Transcribed page text:
%%
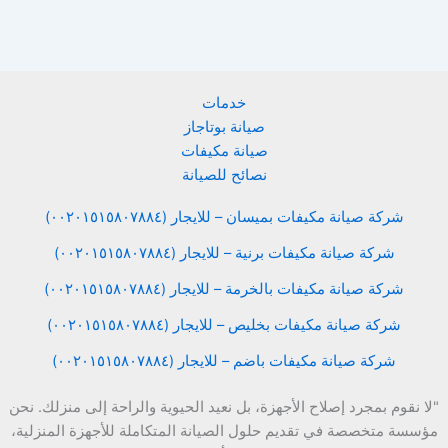
خدمات
صيانة بوتاجاز
صيانة مكيفات
نصائح للصيانة
شركة صيانة مكيفات بميسان – للايجار (٠٠٢٠١٥١٥٨٠٧٨٨٤)
شركة صيانة مكيفات برنية – للايجار (٠٠٢٠١٥١٥٨٠٧٨٨٤)
شركة صيانة مكيفات بالخرمة – للايجار (٠٠٢٠١٥١٥٨٠٧٨٨٤)
شركة صيانة مكيفات بخليص – للايجار (٠٠٢٠١٥١٥٨٠٧٨٨٤)
شركة صيانة مكيفات باضم – للايجار (٠٠٢٠١٥١٥٨٠٧٨٨٤)
"لا نقوم بمجرد إصلاح الأجهزة، بل نعيد الحيوية والراحة إلى منزلك. نحن
مؤسسة متخصصة في تقديم حلول الصيانة المتكاملة للأجهزة المنزلية،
%%
- **What you should do**: Transcribe every line of text in the records above without changing anything, and omit the pictures from your answer.

- **Task response**:
خدمات
صيانة بوتاجاز
صيانة مكيفات
نصائح للصيانة
شركة صيانة مكيفات بميسان – للايجار (٠٠٢٠١٥١٥٨٠٧٨٨٤)
شركة صيانة مكيفات برنية – للايجار (٠٠٢٠١٥١٥٨٠٧٨٨٤)
شركة صيانة مكيفات بالخرمة – للايجار (٠٠٢٠١٥١٥٨٠٧٨٨٤)
شركة صيانة مكيفات بخليص – للايجار (٠٠٢٠١٥١٥٨٠٧٨٨٤)
شركة صيانة مكيفات باضم – للايجار (٠٠٢٠١٥١٥٨٠٧٨٨٤)
"لا نقوم بمجرد إصلاح الأجهزة، بل نعيد الحيوية والراحة إلى منزلك. نحن
مؤسسة متخصصة في تقديم حلول الصيانة المتكاملة للأجهزة المنزلية،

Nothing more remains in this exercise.